A RedeAr: Uma Nova Iniciativa de Monitoramento
O primeiro lote de 60 sensores será distribuído através da rede Conexão Povos da Floresta, que inclui o Ipam, a Coordenação das Organizações Indígenas da Amazônia Brasileira (Coiab), a Coordenação Nacional de Articulação das Comunidades Negras Rurais Quilombolas (Conaq) e o Conselho Nacional de Saúde (CNS). A partir de setembro, a iniciativa pretende implementar a RedeAr, que se dedicará à medição de poluição, umidade e temperatura em áreas rurais e públicas da Amazônia Legal.
Desafios e Soluções Tecnológicas
Arruda destaca que os equipamentos atualmente utilizados no Brasil são importados, o que encarece os custos e limita a assistência técnica, especialmente em áreas remotas. O novo sensor foi desenvolvido com um sistema de proteção interna para resistir a condições adversas da região, como insetos e poeira. Além disso, o modelo nacional armazena dados localmente, garantindo sua funcionalidade mesmo em caso de falhas de conexão.

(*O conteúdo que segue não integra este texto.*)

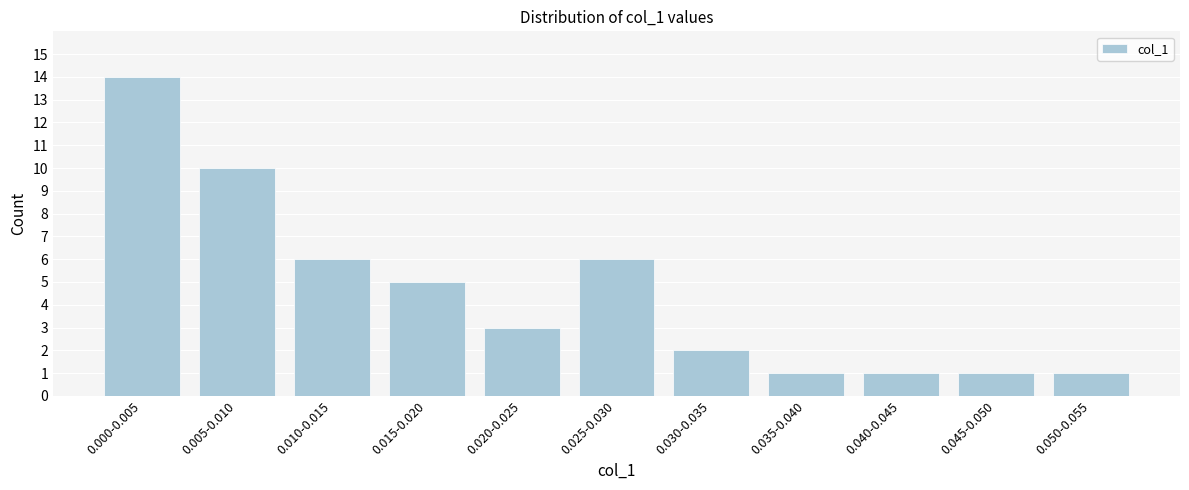

Reading left to right, what are all the values shown in this chart?

0.000-0.005=14	0.005-0.010=10	0.010-0.015=6	0.015-0.020=5	0.020-0.025=3	0.025-0.030=6	0.030-0.035=2	0.035-0.040=1	0.040-0.045=1	0.045-0.050=1	0.050-0.055=1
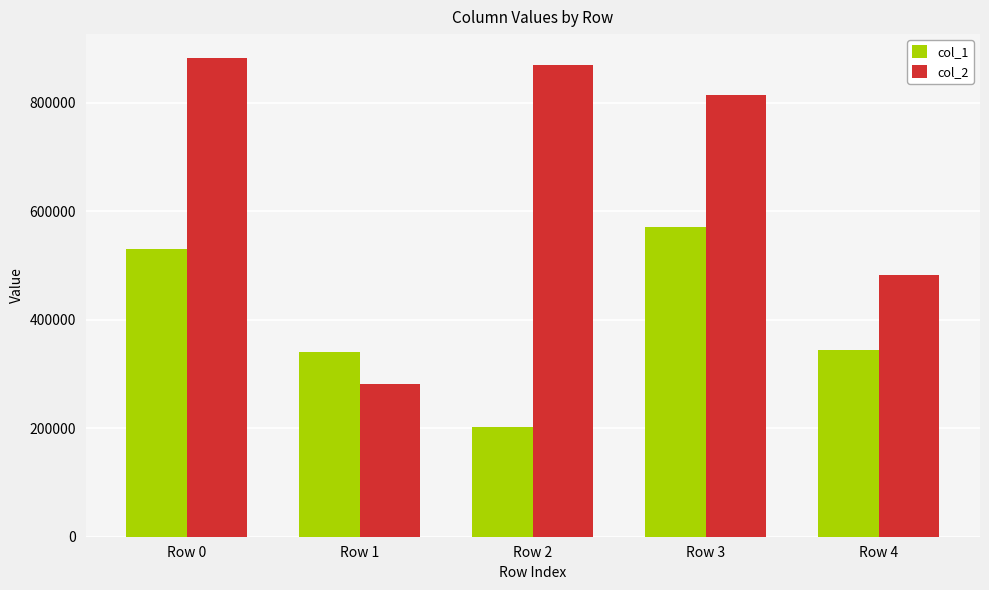

Is it true that col_1 equals 456868 at Row 1?

False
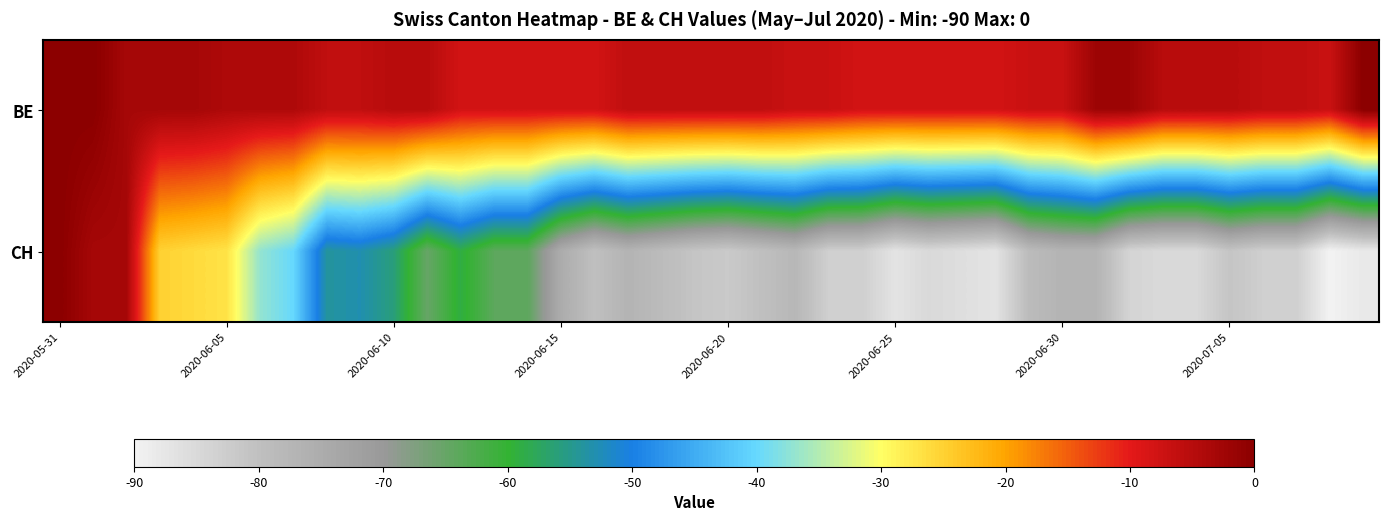

At which category is the sum across all series the highest?

2020-05-31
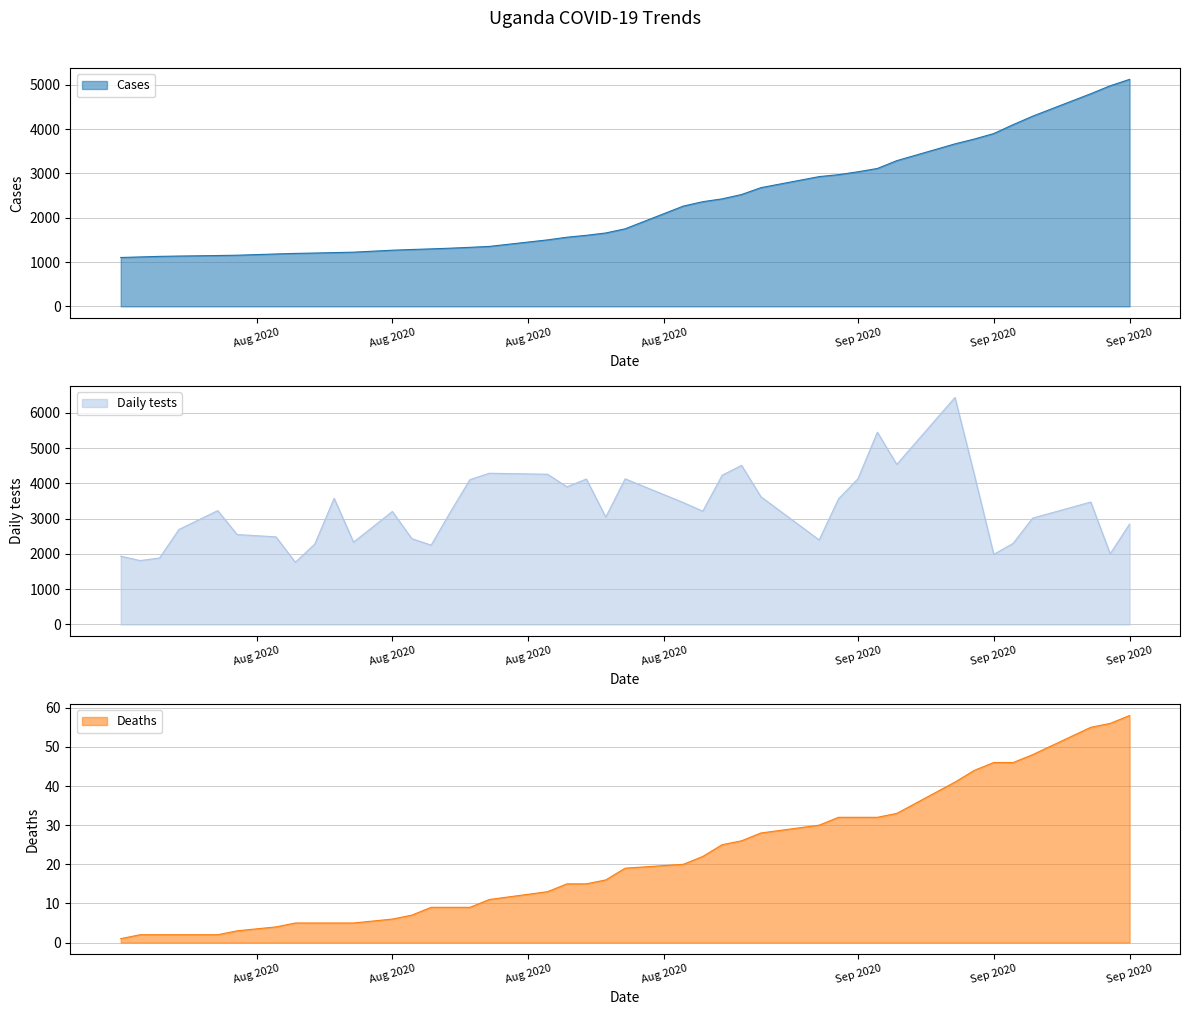

Does the chart display data point markers on the line(s)?

No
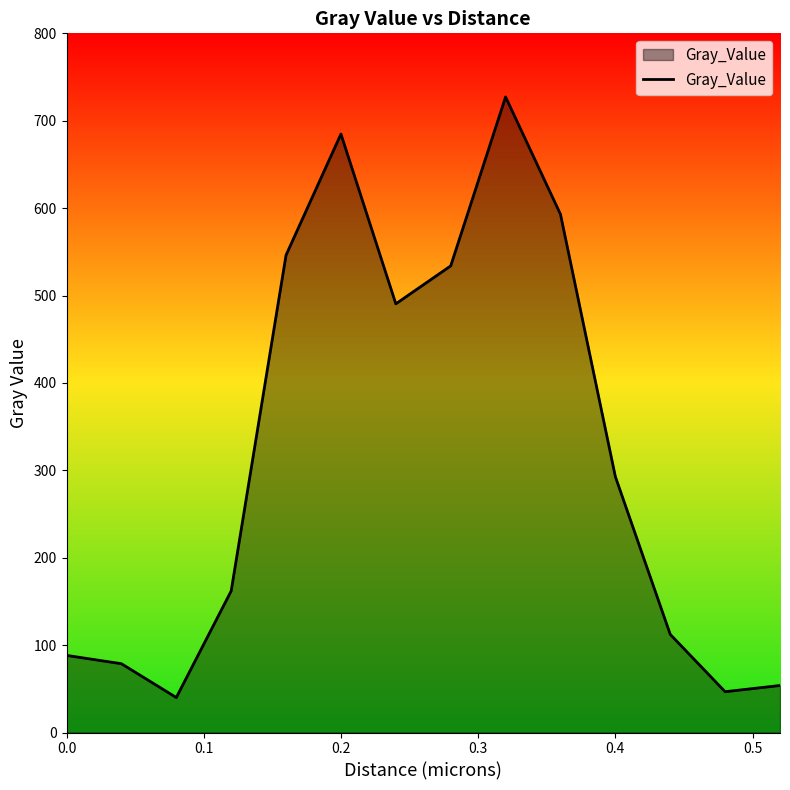

What is the smallest value displayed?

40.1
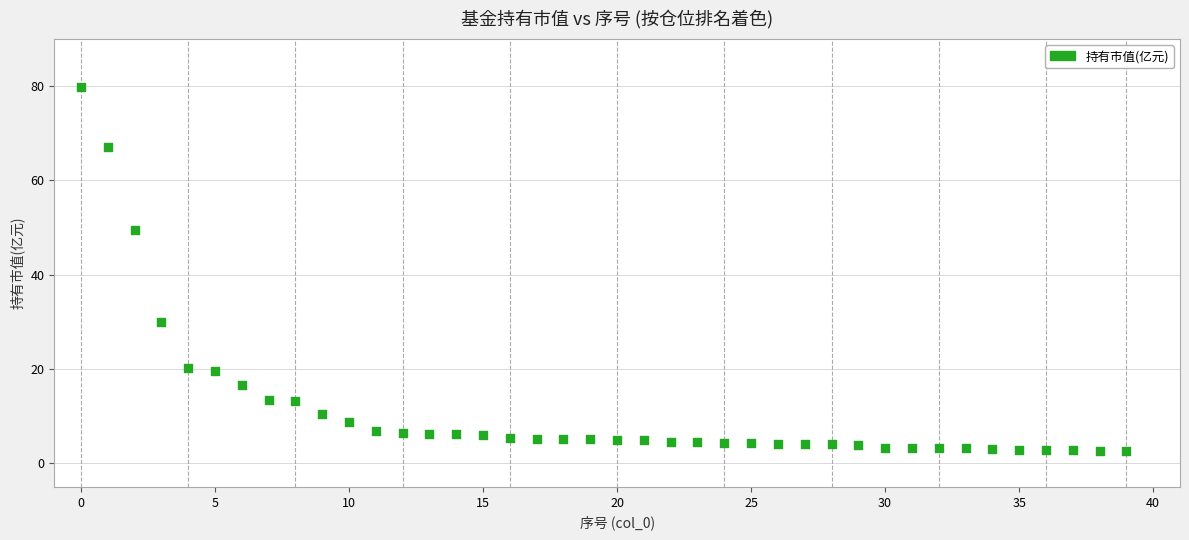

What is the range of Y values (max minus min)?

77.2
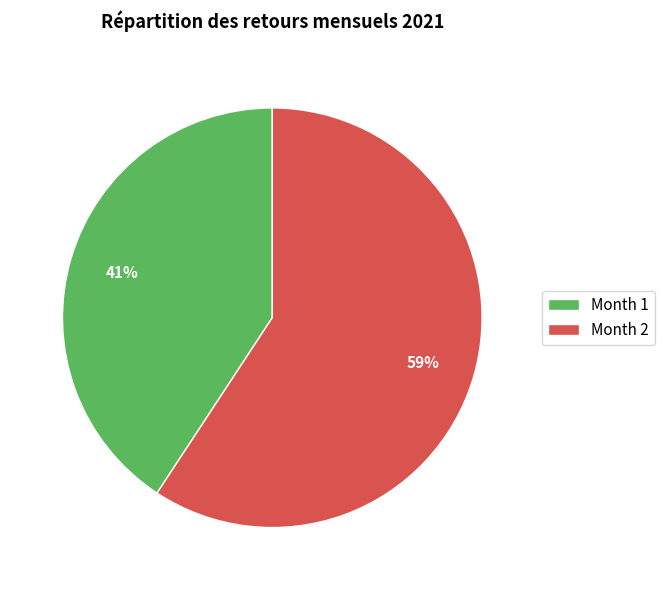

Which has a higher value, Month 2 or Month 1?

Month 2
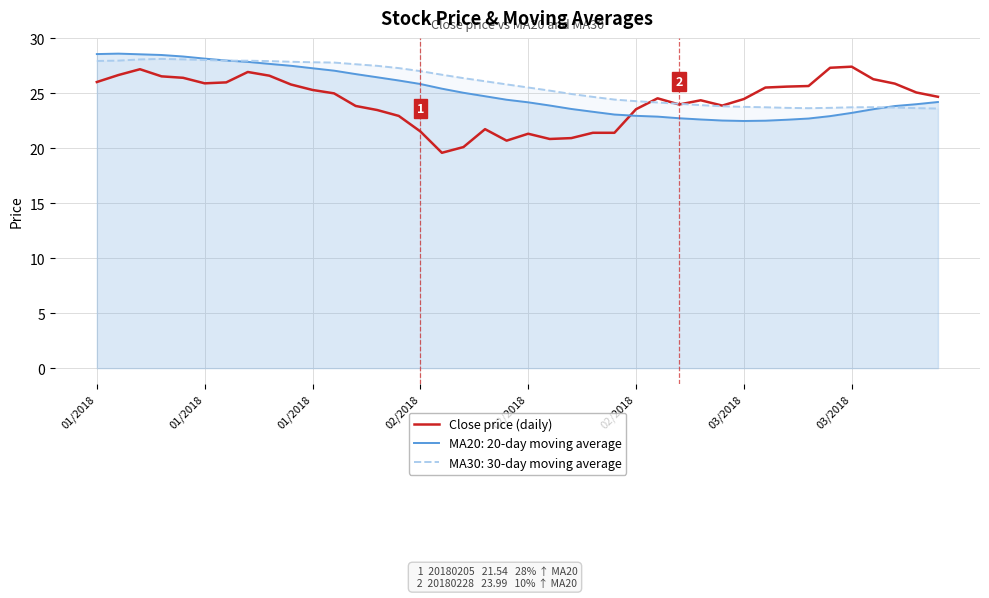

What is the sum of all values?

972.9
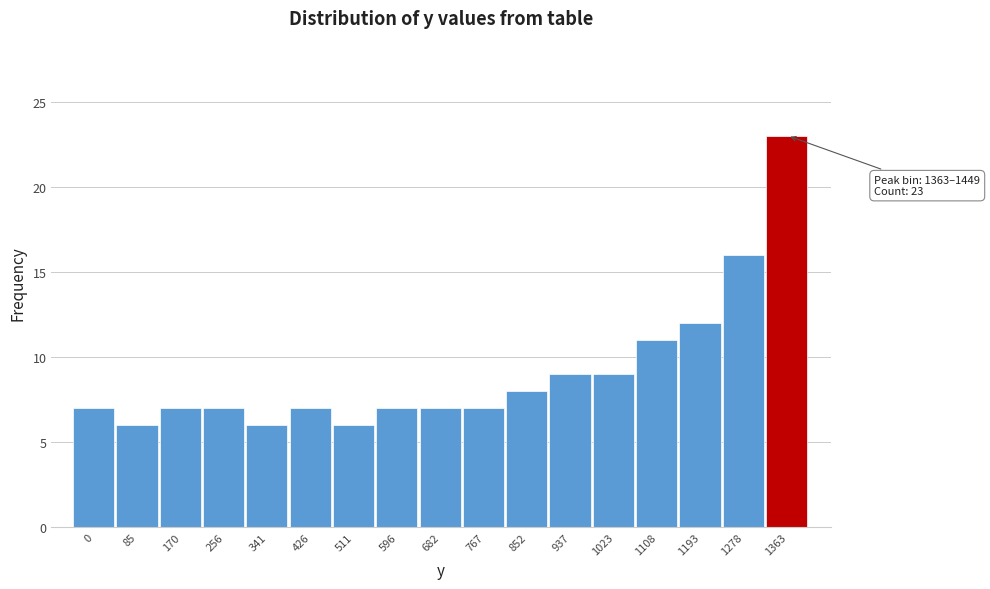

Reading left to right, transcribe all the data shown in this chart.

0=7	85=6	170=7	256=7	341=6	426=7	511=6	596=7	682=7	767=7	852=8	937=9	1023=9	1108=11	1193=12	1278=16	1363=23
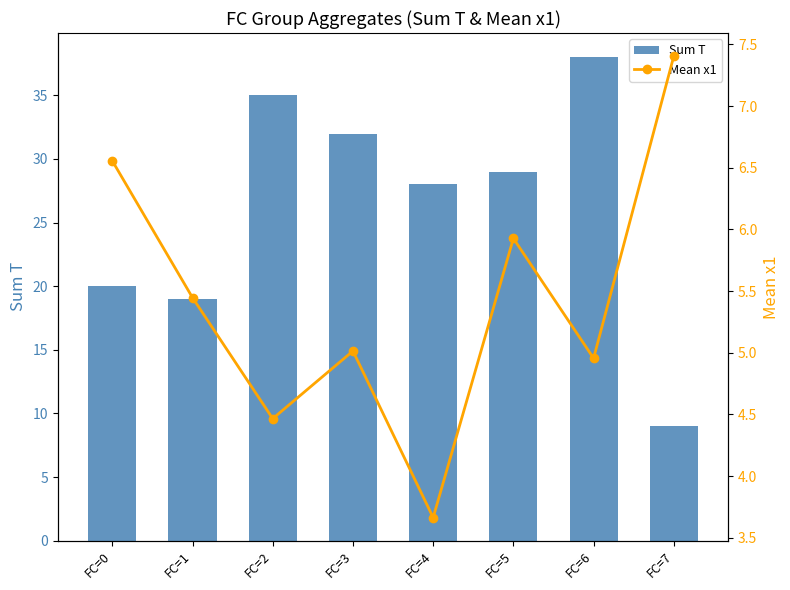

Rank the series at FC=4 from lowest to highest value.

Mean x1, Sum T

Perspectivas Futuras e Engajamento Comunitário
Com a integração dos novos sensores aos já existentes, espera-se que até o final do ano a RedeAr conte com 200 sensores instalados. Arruda enfatiza a importância de envolver as comunidades na educação ambiental e no fortalecimento de políticas para a prevenção de queimadas, destacando que a qualidade do ar na Amazônia é frequentemente subestimada. Dados recentes indicam que, em 2024, condições climáticas extremas resultaram em 138 dias de ar prejudicial à saúde na região.
Exposição e Divulgação
O novo sensor estará em exibição na tenda da Coiab durante a programação do Abril Indígena, no Acampamento Terra Livre, que se estende até o dia 11 de abril, no Eixo Cultural Ibero-Americano, em Brasília. O evento visa promover a conscientização sobre os direitos indígenas e as questões ambientais enfrentadas pelas comunidades na Amazônia.
Com a introdução desse equipamento, espera-se um avanço significativo na monitorização da qualidade do ar, além de uma maior inclusão das comunidades tradicionais na discussão e na gestão ambiental.